:: REQUIREMENT ::
Once you find the line with "65: (415, 271, 0.27)" in the entries below, return exactly every line from it through the line with "86: (418, 36, 0.86)".

:: DATA FOR ANALYSIS ::
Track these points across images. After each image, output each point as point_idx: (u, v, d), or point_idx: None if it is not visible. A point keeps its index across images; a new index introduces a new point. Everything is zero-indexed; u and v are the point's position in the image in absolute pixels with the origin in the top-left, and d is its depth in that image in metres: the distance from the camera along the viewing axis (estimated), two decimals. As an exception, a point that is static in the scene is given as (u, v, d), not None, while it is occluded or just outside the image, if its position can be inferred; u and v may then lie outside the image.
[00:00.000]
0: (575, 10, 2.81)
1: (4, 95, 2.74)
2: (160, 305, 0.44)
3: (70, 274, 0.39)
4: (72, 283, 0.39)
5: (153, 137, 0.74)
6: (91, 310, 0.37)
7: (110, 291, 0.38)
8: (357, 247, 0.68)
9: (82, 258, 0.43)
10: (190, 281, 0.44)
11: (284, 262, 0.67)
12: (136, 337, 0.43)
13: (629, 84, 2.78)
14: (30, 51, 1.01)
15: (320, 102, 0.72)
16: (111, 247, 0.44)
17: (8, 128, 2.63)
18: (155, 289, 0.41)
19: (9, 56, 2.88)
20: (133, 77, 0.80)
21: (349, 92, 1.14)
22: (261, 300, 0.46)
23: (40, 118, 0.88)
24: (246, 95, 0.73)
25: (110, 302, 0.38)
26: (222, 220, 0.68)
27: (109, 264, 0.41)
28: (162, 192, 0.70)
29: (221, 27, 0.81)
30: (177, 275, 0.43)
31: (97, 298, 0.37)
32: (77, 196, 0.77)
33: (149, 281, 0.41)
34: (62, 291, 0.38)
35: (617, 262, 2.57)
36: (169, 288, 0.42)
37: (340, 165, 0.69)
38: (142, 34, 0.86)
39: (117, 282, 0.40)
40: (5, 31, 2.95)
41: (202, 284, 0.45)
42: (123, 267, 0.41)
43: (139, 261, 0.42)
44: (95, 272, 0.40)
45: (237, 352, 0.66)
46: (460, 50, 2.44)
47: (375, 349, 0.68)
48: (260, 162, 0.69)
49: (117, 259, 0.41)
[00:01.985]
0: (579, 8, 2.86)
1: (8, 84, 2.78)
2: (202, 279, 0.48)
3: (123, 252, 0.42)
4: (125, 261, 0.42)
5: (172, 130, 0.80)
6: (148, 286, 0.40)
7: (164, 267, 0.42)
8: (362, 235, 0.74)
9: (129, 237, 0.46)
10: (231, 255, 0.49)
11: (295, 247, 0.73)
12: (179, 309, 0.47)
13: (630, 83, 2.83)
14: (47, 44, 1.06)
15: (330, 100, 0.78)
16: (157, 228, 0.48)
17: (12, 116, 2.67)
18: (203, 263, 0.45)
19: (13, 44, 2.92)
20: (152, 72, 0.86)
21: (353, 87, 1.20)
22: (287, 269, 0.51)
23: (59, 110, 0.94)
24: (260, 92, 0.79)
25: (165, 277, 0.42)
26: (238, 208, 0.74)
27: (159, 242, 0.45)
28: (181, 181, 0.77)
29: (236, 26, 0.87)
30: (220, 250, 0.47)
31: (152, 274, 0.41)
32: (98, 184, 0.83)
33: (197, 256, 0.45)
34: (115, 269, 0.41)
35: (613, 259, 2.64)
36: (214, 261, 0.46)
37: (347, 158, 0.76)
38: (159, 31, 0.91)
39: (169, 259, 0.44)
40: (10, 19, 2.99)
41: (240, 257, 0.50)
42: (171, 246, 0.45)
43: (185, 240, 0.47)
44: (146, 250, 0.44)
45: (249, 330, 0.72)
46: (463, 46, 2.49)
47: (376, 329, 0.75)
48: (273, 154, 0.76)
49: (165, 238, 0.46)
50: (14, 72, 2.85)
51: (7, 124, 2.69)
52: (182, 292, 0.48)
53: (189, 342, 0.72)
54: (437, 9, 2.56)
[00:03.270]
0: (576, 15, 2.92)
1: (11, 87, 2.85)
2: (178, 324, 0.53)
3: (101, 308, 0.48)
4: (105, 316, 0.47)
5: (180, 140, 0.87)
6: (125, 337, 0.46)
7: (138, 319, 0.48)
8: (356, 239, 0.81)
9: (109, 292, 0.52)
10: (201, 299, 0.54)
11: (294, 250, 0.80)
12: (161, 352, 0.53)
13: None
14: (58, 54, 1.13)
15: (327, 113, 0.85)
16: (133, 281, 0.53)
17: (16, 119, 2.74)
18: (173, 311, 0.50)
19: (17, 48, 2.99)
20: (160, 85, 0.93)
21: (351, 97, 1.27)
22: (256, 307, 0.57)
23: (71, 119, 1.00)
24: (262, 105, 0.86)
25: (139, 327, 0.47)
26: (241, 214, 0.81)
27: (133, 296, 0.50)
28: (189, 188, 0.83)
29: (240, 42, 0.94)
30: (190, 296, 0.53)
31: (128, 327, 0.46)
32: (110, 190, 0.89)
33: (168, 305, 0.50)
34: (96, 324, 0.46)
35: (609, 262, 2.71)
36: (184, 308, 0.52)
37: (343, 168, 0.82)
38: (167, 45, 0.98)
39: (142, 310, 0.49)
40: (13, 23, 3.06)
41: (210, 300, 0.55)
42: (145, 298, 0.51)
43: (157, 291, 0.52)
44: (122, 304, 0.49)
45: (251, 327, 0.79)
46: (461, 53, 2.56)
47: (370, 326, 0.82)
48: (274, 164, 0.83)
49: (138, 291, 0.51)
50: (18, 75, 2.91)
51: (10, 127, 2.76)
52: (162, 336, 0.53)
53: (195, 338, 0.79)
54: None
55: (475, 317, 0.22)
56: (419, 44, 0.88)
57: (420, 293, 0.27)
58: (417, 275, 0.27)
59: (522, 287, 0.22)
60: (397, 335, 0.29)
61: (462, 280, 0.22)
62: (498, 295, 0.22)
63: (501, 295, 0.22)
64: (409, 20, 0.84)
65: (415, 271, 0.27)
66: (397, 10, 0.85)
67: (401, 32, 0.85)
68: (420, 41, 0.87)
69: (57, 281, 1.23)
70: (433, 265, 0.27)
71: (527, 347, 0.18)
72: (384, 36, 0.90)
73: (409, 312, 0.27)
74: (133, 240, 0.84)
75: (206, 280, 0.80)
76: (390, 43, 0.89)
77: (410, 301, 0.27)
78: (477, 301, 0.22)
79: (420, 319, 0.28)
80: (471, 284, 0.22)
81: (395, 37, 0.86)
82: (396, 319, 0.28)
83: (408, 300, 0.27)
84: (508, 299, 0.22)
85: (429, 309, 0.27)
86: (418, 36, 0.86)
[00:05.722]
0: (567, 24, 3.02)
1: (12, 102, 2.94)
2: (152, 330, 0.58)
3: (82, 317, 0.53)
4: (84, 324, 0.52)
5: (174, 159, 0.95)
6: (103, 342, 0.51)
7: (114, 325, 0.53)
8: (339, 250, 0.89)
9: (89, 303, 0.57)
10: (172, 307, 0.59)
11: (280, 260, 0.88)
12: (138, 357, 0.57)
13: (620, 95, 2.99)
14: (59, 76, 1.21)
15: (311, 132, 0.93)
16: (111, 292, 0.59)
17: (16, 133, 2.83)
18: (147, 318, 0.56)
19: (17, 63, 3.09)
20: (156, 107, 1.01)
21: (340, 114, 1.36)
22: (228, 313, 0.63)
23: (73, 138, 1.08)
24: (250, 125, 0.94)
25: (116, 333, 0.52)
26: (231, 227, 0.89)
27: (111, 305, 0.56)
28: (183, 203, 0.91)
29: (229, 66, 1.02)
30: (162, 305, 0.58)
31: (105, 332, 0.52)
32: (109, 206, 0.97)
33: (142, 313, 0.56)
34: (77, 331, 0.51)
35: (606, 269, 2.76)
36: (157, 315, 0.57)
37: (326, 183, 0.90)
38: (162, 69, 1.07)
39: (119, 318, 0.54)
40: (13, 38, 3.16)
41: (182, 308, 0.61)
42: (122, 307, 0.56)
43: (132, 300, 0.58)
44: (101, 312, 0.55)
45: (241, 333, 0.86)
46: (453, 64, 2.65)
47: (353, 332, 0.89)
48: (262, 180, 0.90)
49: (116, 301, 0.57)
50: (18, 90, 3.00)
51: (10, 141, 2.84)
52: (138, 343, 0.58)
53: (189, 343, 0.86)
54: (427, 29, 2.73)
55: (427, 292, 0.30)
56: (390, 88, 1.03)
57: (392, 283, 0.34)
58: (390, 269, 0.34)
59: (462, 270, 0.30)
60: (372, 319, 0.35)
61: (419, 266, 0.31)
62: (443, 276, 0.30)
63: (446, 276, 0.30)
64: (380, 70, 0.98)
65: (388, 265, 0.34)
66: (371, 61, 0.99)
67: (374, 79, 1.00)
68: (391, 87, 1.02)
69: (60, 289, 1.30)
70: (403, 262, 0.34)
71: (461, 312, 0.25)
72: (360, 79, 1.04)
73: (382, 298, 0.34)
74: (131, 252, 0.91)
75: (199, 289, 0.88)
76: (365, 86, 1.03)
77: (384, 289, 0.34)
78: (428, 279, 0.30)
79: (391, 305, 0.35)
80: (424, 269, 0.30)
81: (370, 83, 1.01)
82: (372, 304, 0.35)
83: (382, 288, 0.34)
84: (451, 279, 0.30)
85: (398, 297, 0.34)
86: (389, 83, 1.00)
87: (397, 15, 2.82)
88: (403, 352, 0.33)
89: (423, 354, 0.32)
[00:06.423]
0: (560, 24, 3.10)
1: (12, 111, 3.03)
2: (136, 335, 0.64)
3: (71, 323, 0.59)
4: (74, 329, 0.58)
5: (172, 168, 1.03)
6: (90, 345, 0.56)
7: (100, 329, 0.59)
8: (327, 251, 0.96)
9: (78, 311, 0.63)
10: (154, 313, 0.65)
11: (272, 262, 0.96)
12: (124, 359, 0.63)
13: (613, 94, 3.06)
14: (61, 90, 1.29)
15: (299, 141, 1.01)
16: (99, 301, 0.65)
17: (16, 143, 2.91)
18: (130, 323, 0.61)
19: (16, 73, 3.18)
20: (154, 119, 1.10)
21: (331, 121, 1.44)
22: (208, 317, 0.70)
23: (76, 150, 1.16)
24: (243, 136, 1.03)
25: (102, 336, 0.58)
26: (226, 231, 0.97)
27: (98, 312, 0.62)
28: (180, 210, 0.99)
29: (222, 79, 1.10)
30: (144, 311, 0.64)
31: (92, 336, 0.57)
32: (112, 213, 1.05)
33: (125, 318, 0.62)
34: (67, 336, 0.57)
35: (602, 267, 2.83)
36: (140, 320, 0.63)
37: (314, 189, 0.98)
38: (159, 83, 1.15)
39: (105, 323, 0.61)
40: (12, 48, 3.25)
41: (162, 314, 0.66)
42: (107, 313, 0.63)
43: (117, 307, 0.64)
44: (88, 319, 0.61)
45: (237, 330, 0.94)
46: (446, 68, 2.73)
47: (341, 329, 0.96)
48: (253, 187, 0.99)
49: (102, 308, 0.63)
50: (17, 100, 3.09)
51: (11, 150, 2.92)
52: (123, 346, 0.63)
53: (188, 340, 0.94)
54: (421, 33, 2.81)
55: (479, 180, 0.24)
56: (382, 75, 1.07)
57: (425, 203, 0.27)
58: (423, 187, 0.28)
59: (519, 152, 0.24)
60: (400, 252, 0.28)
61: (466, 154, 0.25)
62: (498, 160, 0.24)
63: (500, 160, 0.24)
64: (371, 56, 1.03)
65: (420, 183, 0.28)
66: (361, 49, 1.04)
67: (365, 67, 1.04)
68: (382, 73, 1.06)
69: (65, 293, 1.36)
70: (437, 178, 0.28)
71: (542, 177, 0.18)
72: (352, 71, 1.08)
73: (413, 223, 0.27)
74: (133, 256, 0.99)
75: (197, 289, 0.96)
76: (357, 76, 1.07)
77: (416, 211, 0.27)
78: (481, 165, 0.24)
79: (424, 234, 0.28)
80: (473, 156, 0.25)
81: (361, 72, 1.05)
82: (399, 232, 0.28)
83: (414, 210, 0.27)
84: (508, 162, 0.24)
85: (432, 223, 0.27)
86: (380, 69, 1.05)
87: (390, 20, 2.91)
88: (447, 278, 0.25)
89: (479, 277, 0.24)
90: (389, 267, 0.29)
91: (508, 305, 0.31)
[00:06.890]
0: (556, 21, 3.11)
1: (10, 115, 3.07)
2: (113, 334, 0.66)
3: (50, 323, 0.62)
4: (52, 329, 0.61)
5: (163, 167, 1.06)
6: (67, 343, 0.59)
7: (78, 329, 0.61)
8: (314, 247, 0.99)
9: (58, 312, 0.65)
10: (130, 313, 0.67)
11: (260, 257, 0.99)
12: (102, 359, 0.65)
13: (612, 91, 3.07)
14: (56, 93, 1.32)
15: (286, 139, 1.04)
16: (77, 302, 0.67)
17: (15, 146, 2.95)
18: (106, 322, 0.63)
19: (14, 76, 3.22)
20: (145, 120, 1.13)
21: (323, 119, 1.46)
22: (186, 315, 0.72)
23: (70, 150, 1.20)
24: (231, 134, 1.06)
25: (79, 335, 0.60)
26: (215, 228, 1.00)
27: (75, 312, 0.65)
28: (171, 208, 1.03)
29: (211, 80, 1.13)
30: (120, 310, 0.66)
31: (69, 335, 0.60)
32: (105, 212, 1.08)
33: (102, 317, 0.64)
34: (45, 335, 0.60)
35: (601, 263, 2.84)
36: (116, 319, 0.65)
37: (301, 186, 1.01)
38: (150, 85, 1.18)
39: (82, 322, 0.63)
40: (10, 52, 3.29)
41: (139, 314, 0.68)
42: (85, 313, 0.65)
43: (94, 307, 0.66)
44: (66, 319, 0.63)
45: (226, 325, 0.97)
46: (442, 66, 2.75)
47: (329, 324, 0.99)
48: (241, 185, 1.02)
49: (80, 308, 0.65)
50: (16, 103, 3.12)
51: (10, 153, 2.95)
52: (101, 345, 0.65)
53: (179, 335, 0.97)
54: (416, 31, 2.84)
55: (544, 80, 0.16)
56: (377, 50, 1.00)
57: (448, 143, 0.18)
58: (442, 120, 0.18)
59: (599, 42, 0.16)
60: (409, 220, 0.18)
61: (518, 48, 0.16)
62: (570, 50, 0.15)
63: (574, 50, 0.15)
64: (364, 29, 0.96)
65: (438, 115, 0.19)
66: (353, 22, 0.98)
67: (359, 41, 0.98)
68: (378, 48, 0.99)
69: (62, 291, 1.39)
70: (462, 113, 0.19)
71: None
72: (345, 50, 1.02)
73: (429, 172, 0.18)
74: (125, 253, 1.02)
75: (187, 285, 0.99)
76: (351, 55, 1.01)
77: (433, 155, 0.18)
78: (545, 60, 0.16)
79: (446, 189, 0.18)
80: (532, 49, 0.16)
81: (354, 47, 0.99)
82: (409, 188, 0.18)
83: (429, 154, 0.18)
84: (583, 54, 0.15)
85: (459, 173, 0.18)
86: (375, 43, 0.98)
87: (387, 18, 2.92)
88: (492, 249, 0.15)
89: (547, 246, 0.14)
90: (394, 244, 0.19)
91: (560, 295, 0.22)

--

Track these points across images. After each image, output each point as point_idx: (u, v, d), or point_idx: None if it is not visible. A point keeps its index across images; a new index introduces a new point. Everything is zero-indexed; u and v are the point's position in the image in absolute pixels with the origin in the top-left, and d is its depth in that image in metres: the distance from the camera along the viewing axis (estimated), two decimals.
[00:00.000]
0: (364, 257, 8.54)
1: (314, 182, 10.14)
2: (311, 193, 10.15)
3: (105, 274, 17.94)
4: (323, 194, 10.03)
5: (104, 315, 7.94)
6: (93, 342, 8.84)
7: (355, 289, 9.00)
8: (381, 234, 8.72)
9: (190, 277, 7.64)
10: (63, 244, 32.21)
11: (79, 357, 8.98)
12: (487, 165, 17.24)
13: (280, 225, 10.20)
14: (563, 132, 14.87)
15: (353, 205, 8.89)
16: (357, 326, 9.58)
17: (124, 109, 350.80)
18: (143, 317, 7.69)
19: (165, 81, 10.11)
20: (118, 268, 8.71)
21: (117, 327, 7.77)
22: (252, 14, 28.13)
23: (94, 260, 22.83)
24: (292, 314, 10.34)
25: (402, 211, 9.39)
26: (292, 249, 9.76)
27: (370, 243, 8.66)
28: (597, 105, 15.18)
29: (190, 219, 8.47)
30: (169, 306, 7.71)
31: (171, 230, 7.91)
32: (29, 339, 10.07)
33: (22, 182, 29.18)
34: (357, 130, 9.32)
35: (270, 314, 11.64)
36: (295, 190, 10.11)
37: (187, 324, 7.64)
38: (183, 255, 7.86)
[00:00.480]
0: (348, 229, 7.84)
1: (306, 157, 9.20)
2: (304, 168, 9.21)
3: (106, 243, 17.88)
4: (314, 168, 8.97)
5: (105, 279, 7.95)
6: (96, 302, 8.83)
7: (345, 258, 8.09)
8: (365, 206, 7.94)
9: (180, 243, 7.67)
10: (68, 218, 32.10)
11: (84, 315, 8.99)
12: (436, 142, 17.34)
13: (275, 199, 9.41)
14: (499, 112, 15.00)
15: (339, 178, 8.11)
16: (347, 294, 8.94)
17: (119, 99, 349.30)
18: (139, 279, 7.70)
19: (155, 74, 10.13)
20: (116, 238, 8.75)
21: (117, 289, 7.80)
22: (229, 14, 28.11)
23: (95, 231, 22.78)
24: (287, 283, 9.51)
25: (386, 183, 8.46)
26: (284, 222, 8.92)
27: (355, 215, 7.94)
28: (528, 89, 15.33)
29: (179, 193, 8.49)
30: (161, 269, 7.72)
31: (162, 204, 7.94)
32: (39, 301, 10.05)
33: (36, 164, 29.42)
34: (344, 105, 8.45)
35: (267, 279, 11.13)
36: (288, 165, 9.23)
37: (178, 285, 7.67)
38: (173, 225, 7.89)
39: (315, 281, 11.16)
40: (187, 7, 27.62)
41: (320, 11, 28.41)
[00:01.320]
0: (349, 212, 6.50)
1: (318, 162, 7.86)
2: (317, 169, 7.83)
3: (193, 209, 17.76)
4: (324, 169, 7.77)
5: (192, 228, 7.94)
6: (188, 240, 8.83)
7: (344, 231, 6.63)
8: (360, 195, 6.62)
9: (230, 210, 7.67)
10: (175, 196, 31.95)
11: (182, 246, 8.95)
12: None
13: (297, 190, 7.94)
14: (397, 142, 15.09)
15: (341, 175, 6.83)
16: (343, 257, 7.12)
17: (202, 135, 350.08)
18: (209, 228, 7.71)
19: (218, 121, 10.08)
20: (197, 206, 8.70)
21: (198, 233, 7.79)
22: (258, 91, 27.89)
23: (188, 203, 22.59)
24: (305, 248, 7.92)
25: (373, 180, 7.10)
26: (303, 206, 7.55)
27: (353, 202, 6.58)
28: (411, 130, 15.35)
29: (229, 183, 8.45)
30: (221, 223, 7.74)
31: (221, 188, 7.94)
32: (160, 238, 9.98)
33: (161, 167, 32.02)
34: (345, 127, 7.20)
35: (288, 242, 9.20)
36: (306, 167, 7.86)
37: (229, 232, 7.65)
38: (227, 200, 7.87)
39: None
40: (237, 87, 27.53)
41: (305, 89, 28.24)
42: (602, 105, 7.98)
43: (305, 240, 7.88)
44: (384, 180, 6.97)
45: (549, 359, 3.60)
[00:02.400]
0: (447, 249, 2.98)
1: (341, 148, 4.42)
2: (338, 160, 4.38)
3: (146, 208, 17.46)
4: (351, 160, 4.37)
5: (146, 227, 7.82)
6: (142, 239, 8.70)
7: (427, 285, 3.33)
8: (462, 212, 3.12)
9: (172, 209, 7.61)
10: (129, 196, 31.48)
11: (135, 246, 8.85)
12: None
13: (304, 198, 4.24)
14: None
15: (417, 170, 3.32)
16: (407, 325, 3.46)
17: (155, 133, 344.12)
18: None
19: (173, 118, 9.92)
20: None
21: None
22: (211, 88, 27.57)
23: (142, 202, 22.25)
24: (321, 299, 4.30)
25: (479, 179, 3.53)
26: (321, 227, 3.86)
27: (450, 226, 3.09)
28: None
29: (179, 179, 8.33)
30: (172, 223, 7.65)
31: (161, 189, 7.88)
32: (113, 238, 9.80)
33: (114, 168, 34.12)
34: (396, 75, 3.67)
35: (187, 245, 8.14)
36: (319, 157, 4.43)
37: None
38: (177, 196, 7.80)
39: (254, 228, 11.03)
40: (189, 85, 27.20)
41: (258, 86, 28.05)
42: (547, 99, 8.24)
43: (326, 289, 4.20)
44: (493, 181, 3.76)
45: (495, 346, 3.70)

* * *

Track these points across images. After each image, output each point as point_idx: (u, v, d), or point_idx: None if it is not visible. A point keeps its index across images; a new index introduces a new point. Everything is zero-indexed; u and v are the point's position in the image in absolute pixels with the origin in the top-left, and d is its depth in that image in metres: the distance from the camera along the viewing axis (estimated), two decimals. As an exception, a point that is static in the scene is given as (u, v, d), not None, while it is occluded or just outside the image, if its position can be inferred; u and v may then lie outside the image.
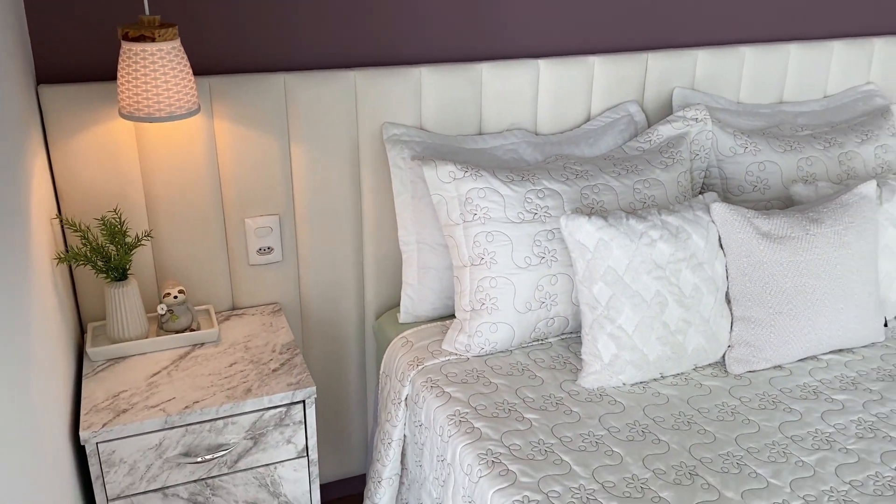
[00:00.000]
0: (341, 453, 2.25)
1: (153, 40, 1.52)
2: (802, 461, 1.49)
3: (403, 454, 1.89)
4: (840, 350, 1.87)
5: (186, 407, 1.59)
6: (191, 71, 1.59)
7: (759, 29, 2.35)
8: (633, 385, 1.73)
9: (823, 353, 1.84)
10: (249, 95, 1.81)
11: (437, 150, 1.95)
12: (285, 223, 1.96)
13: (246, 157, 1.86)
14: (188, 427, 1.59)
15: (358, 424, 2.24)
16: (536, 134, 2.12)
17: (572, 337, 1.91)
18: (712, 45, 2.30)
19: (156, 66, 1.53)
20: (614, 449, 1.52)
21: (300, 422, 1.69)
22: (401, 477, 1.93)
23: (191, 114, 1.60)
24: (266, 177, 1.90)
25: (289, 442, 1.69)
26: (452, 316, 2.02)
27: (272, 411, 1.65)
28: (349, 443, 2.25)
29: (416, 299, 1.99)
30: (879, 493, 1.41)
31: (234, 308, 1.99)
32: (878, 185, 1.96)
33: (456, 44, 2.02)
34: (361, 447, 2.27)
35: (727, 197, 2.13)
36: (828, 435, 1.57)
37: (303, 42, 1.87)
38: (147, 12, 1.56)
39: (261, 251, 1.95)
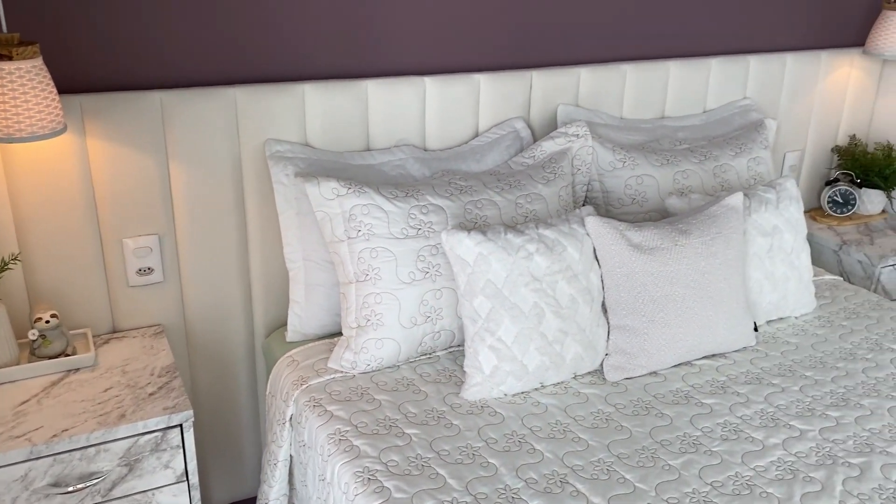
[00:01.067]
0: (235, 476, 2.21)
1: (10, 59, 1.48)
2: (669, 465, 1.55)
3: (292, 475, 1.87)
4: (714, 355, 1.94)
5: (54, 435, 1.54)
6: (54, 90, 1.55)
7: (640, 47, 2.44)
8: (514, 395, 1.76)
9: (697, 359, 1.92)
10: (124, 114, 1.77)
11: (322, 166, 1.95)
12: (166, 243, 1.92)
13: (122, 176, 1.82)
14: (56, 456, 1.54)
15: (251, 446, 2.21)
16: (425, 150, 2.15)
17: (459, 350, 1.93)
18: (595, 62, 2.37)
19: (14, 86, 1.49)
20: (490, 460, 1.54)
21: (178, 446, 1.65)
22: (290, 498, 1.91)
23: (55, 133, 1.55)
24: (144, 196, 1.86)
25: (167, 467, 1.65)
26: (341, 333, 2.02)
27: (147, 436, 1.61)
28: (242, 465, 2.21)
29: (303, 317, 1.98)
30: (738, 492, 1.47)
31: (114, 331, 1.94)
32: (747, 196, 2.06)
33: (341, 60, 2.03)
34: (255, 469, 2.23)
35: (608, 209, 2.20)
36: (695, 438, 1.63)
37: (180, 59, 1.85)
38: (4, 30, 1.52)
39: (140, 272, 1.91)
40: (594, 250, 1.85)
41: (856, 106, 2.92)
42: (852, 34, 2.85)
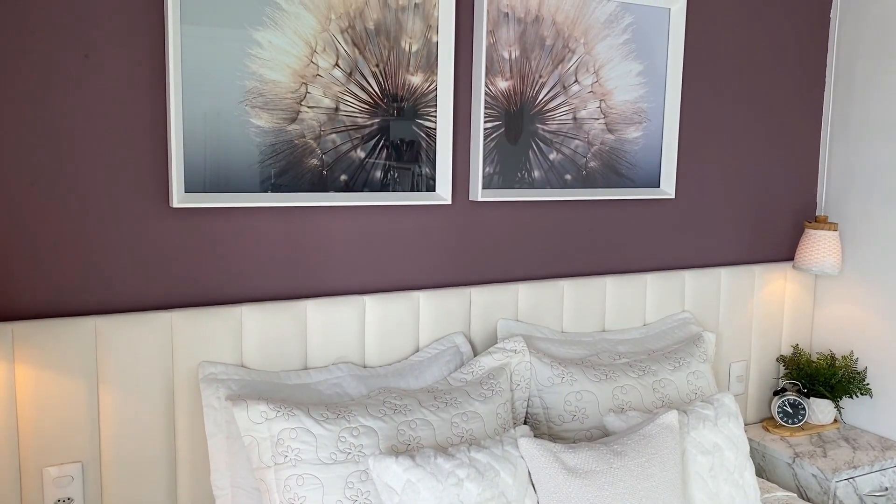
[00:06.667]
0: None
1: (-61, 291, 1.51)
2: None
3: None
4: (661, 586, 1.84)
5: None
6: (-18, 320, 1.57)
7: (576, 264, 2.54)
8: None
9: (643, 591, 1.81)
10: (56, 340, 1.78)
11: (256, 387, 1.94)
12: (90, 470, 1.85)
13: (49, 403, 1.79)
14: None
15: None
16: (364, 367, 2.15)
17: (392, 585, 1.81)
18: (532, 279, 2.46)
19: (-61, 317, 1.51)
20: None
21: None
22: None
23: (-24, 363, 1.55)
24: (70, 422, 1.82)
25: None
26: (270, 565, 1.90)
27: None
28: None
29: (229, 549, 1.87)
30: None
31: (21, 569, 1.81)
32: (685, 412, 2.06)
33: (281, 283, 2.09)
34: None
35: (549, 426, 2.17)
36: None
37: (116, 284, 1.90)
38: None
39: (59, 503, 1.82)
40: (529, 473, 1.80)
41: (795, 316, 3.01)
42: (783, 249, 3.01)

:: ANSWER TO THIS EXERCISE ::
65: (415, 271, 0.27)
66: (397, 10, 0.85)
67: (401, 32, 0.85)
68: (420, 41, 0.87)
69: (57, 281, 1.23)
70: (433, 265, 0.27)
71: (527, 347, 0.18)
72: (384, 36, 0.90)
73: (409, 312, 0.27)
74: (133, 240, 0.84)
75: (206, 280, 0.80)
76: (390, 43, 0.89)
77: (410, 301, 0.27)
78: (477, 301, 0.22)
79: (420, 319, 0.28)
80: (471, 284, 0.22)
81: (395, 37, 0.86)
82: (396, 319, 0.28)
83: (408, 300, 0.27)
84: (508, 299, 0.22)
85: (429, 309, 0.27)
86: (418, 36, 0.86)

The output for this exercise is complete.